Há tempos a Saúde Suplementar enfrenta demandas judiciais sobre diversos assuntos: reajustes, negativas de autorização, procedimentos não cobertos, medicamentos idem… É uma das facetas do maior acesso do consumidor ao poder judiciário.
Considero o Código de Defesa do Consumidor um dos marcos regulatórios da Saúde Suplementar, junto à lei 9.656 e do Estatuto do Idoso. Isso devido às profundas implicações que todos tiveram no setor.
Mas no caso do Código de Defesa do Consumidor – CDC – uma curiosidade se destaca. O consumidor todos os meses recebe um boleto, que sabe ser da operadora de plano de saúde e o paga. Ou, no caso de planos empresariais, observa no seu demonstrativo salarial que um desconto foi feito em nome do “plano de saúde”.
Com regras que a ANS tratou de esclarecer, e esclarece cada vez mais, o consumidor vai à demanda judicial. Pede, e o juiz tende a protegê-lo, ele que é a parte hipossuficiente da história. Concretiza-se, dessa forma, a prestação de serviço pela operadora exigida pelo cidadão-consumidor.
Há regras definidíssimas: prazo de atendimento, itens com cobertura, registro de prestadores, metas contábeis, etc., e etc. E, com base nisso, vai a Saúde Suplementar correndo atrás do que, segundo a justiça, deve.
Não é a mesma coisa, entretanto, na saúde pública.

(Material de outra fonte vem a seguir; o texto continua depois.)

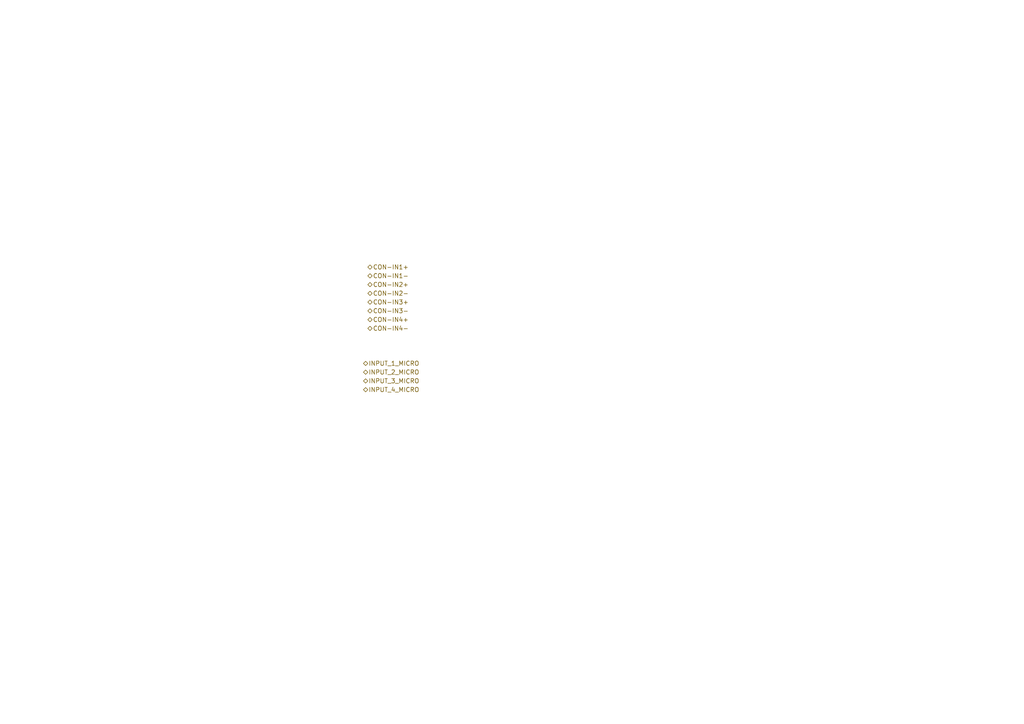
<source format=kicad_sch>
(kicad_sch (version 20230121) (generator eeschema)

  (uuid b70f1b5b-ba5a-475f-b35f-aea760dea41b)

  (paper "A4")

  


  (hierarchical_label "CON-IN1+" (shape bidirectional) (at 106.68 77.47 0) (fields_autoplaced)
    (effects (font (size 1.27 1.27)) (justify left))
    (uuid 0b78ad7d-68f5-4a44-af4d-fa29bfbf5f37)
  )
  (hierarchical_label "INPUT_2_MICRO" (shape bidirectional) (at 105.41 107.95 0) (fields_autoplaced)
    (effects (font (size 1.27 1.27)) (justify left))
    (uuid 1a663358-bc35-434e-83ce-4d64e483dde5)
  )
  (hierarchical_label "INPUT_3_MICRO" (shape bidirectional) (at 105.41 110.49 0) (fields_autoplaced)
    (effects (font (size 1.27 1.27)) (justify left))
    (uuid 2483c955-9765-4b21-beb4-e0860048a408)
  )
  (hierarchical_label "INPUT_4_MICRO" (shape bidirectional) (at 105.41 113.03 0) (fields_autoplaced)
    (effects (font (size 1.27 1.27)) (justify left))
    (uuid 46ffc847-b6aa-41a1-b56e-a654300e0c8f)
  )
  (hierarchical_label "INPUT_1_MICRO" (shape bidirectional) (at 105.41 105.41 0) (fields_autoplaced)
    (effects (font (size 1.27 1.27)) (justify left))
    (uuid 479ad9aa-4bd1-42ed-a6d1-181dec8d32f3)
  )
  (hierarchical_label "CON-IN4+" (shape bidirectional) (at 106.68 92.71 0) (fields_autoplaced)
    (effects (font (size 1.27 1.27)) (justify left))
    (uuid 6f50114c-dbf0-499a-9898-8558126fb710)
  )
  (hierarchical_label "CON-IN4-" (shape bidirectional) (at 106.68 95.25 0) (fields_autoplaced)
    (effects (font (size 1.27 1.27)) (justify left))
    (uuid 76d9b226-784e-49a1-90e1-34c09a0fd59f)
  )
  (hierarchical_label "CON-IN2+" (shape bidirectional) (at 106.68 82.55 0) (fields_autoplaced)
    (effects (font (size 1.27 1.27)) (justify left))
    (uuid a4882362-3da9-4de6-af52-dd5b06ad0ca7)
  )
  (hierarchical_label "CON-IN3-" (shape bidirectional) (at 106.68 90.17 0) (fields_autoplaced)
    (effects (font (size 1.27 1.27)) (justify left))
    (uuid b28cc335-fc9a-4885-9fb4-5899eedb46ee)
  )
  (hierarchical_label "CON-IN3+" (shape bidirectional) (at 106.68 87.63 0) (fields_autoplaced)
    (effects (font (size 1.27 1.27)) (justify left))
    (uuid e9c5bebd-8e06-4f63-91bd-0b1dc28f8d53)
  )
  (hierarchical_label "CON-IN1-" (shape bidirectional) (at 106.68 80.01 0) (fields_autoplaced)
    (effects (font (size 1.27 1.27)) (justify left))
    (uuid fa8f58ab-ac86-4bfe-8cfd-e78ef3ba3d1a)
  )
  (hierarchical_label "CON-IN2-" (shape bidirectional) (at 106.68 85.09 0) (fields_autoplaced)
    (effects (font (size 1.27 1.27)) (justify left))
    (uuid fd4f7cae-a3ea-40ee-84c3-f743297d0e3c)
  )
)

</source>
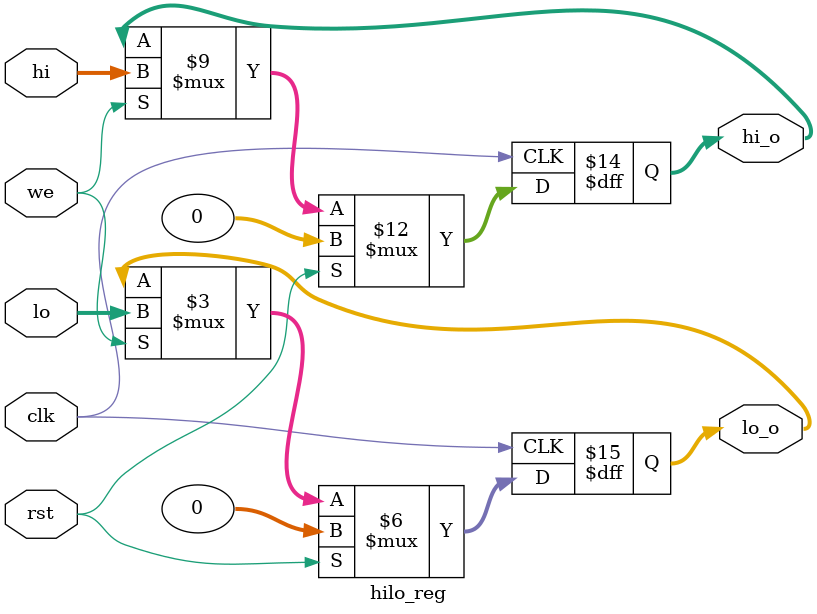
<source format=v>
`timescale 1ns / 1ps

module hilo_reg(
	input wire clk,rst,we,
	input wire[31:0] hi,lo,
	output reg[31:0] hi_o,lo_o
    );
	// notice: the clk is negedge
	always @(negedge clk) begin
		if(rst) begin
			hi_o <= 0;
			lo_o <= 0;
		end else if (we) begin
			hi_o <= hi;
			lo_o <= lo;
		end
        else begin
            hi_o <= hi_o;
            lo_o <= lo_o;
        end
	end
endmodule
</source>
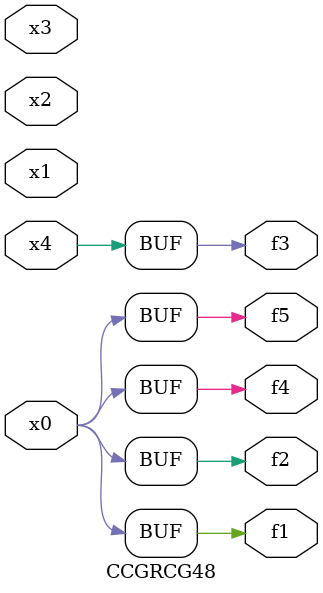
<source format=v>
module CCGRCG48(
	input x0, x1, x2, x3, x4,
	output f1, f2, f3, f4, f5
);
	assign f1 = x0;
	assign f2 = x0;
	assign f3 = x4;
	assign f4 = x0;
	assign f5 = x0;
endmodule

</source>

Não há prazos máximos de atendimentos, nem sequer há contabilização de prestadores. Estes se sujeitam a débitos sem quitação e sem negociação. Não se exigem equipamentos, nem especialidades. Não importa se o contratante-governo está adimplente, ou mesmo se há a oferta do serviço.
O interessante, no caso da saúde pública, é que sua judicialização é incomparável à dos planos de saúde. A primeira diferença é que não se trata de consumidor, mas de contribuinte. O valor que se destina à saúde está diluído numa rubrica chamada de “imposto de renda” ou “Contribuição ao INSS”. Parece pouco, mas a diferença é que o pagamento ao “atendimento médico” não aparece de forma clara. Assim, o contribuinte paciente só recorre ao judiciário naqueles casos mais graves, como os de atendimento emergencial, cobertura de medicamentos, etc.

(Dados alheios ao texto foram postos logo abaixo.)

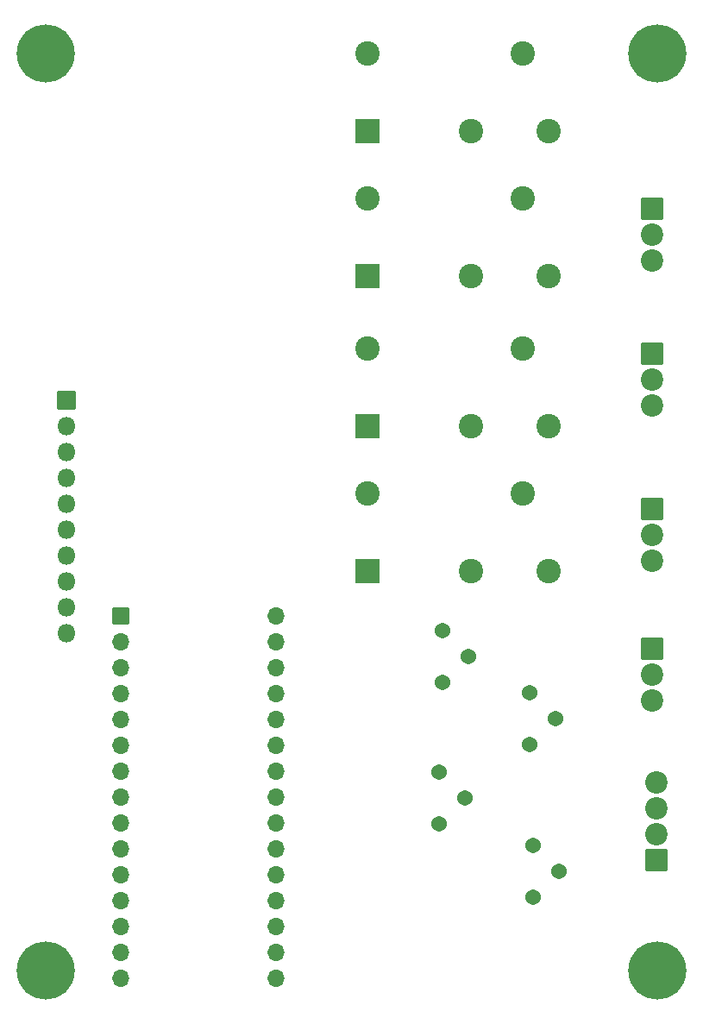
<source format=gbr>
%TF.GenerationSoftware,KiCad,Pcbnew,(6.0.4)*%
%TF.CreationDate,2023-07-24T12:17:23-04:00*%
%TF.ProjectId,BREAD_Slice,42524541-445f-4536-9c69-63652e6b6963,rev?*%
%TF.SameCoordinates,Original*%
%TF.FileFunction,Soldermask,Top*%
%TF.FilePolarity,Negative*%
%FSLAX46Y46*%
G04 Gerber Fmt 4.6, Leading zero omitted, Abs format (unit mm)*
G04 Created by KiCad (PCBNEW (6.0.4)) date 2023-07-24 12:17:23*
%MOMM*%
%LPD*%
G01*
G04 APERTURE LIST*
G04 Aperture macros list*
%AMRoundRect*
0 Rectangle with rounded corners*
0 $1 Rounding radius*
0 $2 $3 $4 $5 $6 $7 $8 $9 X,Y pos of 4 corners*
0 Add a 4 corners polygon primitive as box body*
4,1,4,$2,$3,$4,$5,$6,$7,$8,$9,$2,$3,0*
0 Add four circle primitives for the rounded corners*
1,1,$1+$1,$2,$3*
1,1,$1+$1,$4,$5*
1,1,$1+$1,$6,$7*
1,1,$1+$1,$8,$9*
0 Add four rect primitives between the rounded corners*
20,1,$1+$1,$2,$3,$4,$5,0*
20,1,$1+$1,$4,$5,$6,$7,0*
20,1,$1+$1,$6,$7,$8,$9,0*
20,1,$1+$1,$8,$9,$2,$3,0*%
G04 Aperture macros list end*
%ADD10C,5.700000*%
%ADD11RoundRect,0.050000X-0.800000X-0.800000X0.800000X-0.800000X0.800000X0.800000X-0.800000X0.800000X0*%
%ADD12O,1.700000X1.700000*%
%ADD13RoundRect,0.050000X-0.850000X-0.850000X0.850000X-0.850000X0.850000X0.850000X-0.850000X0.850000X0*%
%ADD14O,1.800000X1.800000*%
%ADD15RoundRect,0.050000X-1.050000X1.050000X-1.050000X-1.050000X1.050000X-1.050000X1.050000X1.050000X0*%
%ADD16C,2.200000*%
%ADD17RoundRect,0.050000X1.050000X-1.050000X1.050000X1.050000X-1.050000X1.050000X-1.050000X-1.050000X0*%
%ADD18RoundRect,0.050000X1.150000X1.150000X-1.150000X1.150000X-1.150000X-1.150000X1.150000X-1.150000X0*%
%ADD19C,2.400000*%
%ADD20C,1.540000*%
G04 APERTURE END LIST*
D10*
%TO.C,H1*%
X127600000Y-44800000D03*
%TD*%
%TO.C,H2*%
X187600000Y-44800000D03*
%TD*%
%TO.C,H3*%
X127600000Y-134800000D03*
%TD*%
%TO.C,H4*%
X187600000Y-134800000D03*
%TD*%
D11*
%TO.C,A1*%
X135000000Y-100000000D03*
D12*
X135000000Y-102540000D03*
X135000000Y-105080000D03*
X135000000Y-107620000D03*
X135000000Y-110160000D03*
X135000000Y-112700000D03*
X135000000Y-115240000D03*
X135000000Y-117780000D03*
X135000000Y-120320000D03*
X135000000Y-122860000D03*
X135000000Y-125400000D03*
X135000000Y-127940000D03*
X135000000Y-130480000D03*
X135000000Y-133020000D03*
X135000000Y-135560000D03*
X150240000Y-135560000D03*
X150240000Y-133020000D03*
X150240000Y-130480000D03*
X150240000Y-127940000D03*
X150240000Y-125400000D03*
X150240000Y-122860000D03*
X150240000Y-120320000D03*
X150240000Y-117780000D03*
X150240000Y-115240000D03*
X150240000Y-112700000D03*
X150240000Y-110160000D03*
X150240000Y-107620000D03*
X150240000Y-105080000D03*
X150240000Y-102540000D03*
X150240000Y-100000000D03*
%TD*%
D13*
%TO.C,J1*%
X129600000Y-78800000D03*
D14*
X129600000Y-81340000D03*
X129600000Y-83880000D03*
X129600000Y-86420000D03*
X129600000Y-88960000D03*
X129600000Y-91500000D03*
X129600000Y-94040000D03*
X129600000Y-96580000D03*
X129600000Y-99120000D03*
X129600000Y-101660000D03*
%TD*%
D15*
%TO.C,J2*%
X187116000Y-60044000D03*
D16*
X187116000Y-62584000D03*
X187116000Y-65124000D03*
%TD*%
D15*
%TO.C,J3*%
X187116000Y-89508000D03*
D16*
X187116000Y-92048000D03*
X187116000Y-94588000D03*
%TD*%
D15*
%TO.C,J4*%
X187116000Y-74268000D03*
D16*
X187116000Y-76808000D03*
X187116000Y-79348000D03*
%TD*%
D15*
%TO.C,J5*%
X187116000Y-103224000D03*
D16*
X187116000Y-105764000D03*
X187116000Y-108304000D03*
%TD*%
D17*
%TO.C,J6*%
X187497000Y-123925000D03*
D16*
X187497000Y-121385000D03*
X187497000Y-118845000D03*
X187497000Y-116305000D03*
%TD*%
D18*
%TO.C,K1*%
X159176000Y-52424000D03*
D19*
X169336000Y-52424000D03*
X176956000Y-52424000D03*
X174416000Y-44804000D03*
X159176000Y-44804000D03*
%TD*%
D18*
%TO.C,K2*%
X159176000Y-66648000D03*
D19*
X169336000Y-66648000D03*
X176956000Y-66648000D03*
X174416000Y-59028000D03*
X159176000Y-59028000D03*
%TD*%
D18*
%TO.C,K3*%
X159176000Y-81380000D03*
D19*
X169336000Y-81380000D03*
X176956000Y-81380000D03*
X174416000Y-73760000D03*
X159176000Y-73760000D03*
%TD*%
D18*
%TO.C,K4*%
X159176000Y-95604000D03*
D19*
X169336000Y-95604000D03*
X176956000Y-95604000D03*
X174416000Y-87984000D03*
X159176000Y-87984000D03*
%TD*%
D20*
%TO.C,RV1*%
X175432000Y-122528000D03*
X177972000Y-125068000D03*
X175432000Y-127608000D03*
%TD*%
%TO.C,RV2*%
X166161000Y-115289000D03*
X168701000Y-117829000D03*
X166161000Y-120369000D03*
%TD*%
%TO.C,RV3*%
X175051000Y-107542000D03*
X177591000Y-110082000D03*
X175051000Y-112622000D03*
%TD*%
%TO.C,RV4*%
X166542000Y-101446000D03*
X169082000Y-103986000D03*
X166542000Y-106526000D03*
%TD*%
M02*

</source>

Ao contribuinte, devido à falta de regras claras (ao contrário), parece não haver direito. A espera de meses por uma consulta é aceita de forma resignada. A falta de médicos é incompreensivelmente tolerada como se fosse cultural esse desamparo.
O alegado aumento da classe C pela absorção de indivíduos das classes D e E teria causado o aumento de demanda. Seria esse aumento motivado justamente pelo vácuo da saúde pública?
De qualquer forma, o direito exigido pelos consumidores é devido, como o é também aquele do contribuinte. Certo?
Então porque vemos o ministro da saúde, em tom triunfal, anunciar, em nome da Agência Nacional de Saúde, punição a operadoras que não cumprem o que lhes é exigido, mas não o vemos sequer desculpar-se pela falta de leitos, de médicos, de remédios de que padece a rede pública?
Efeito Ricúpero: “o que é bom a gente fatura, o que ruim a gente esconde”.
No fundo, os problemas da saúde no Brasil são estruturais. Falta de hospitais, remédios a preços abusivos, médicos concentrados somente em regiões metropolitanas. Hospitais mal remunerados e excesso de utilização são comuns à saúde suplementar e à saúde pública.
Estamos vendo a Saúde Suplementar arcar com suas responsabilidades ou sucumbir às consequências. E a saúde pública?
Dia chegará em que a previsão legal, por ineficiente, aquela que trata da tal saúde universal, retirar-se-á, envergonhada, da Carta Magna, desiludida com a realidade. E a saúde será como as estradas: sem pedágio, não se sustenta.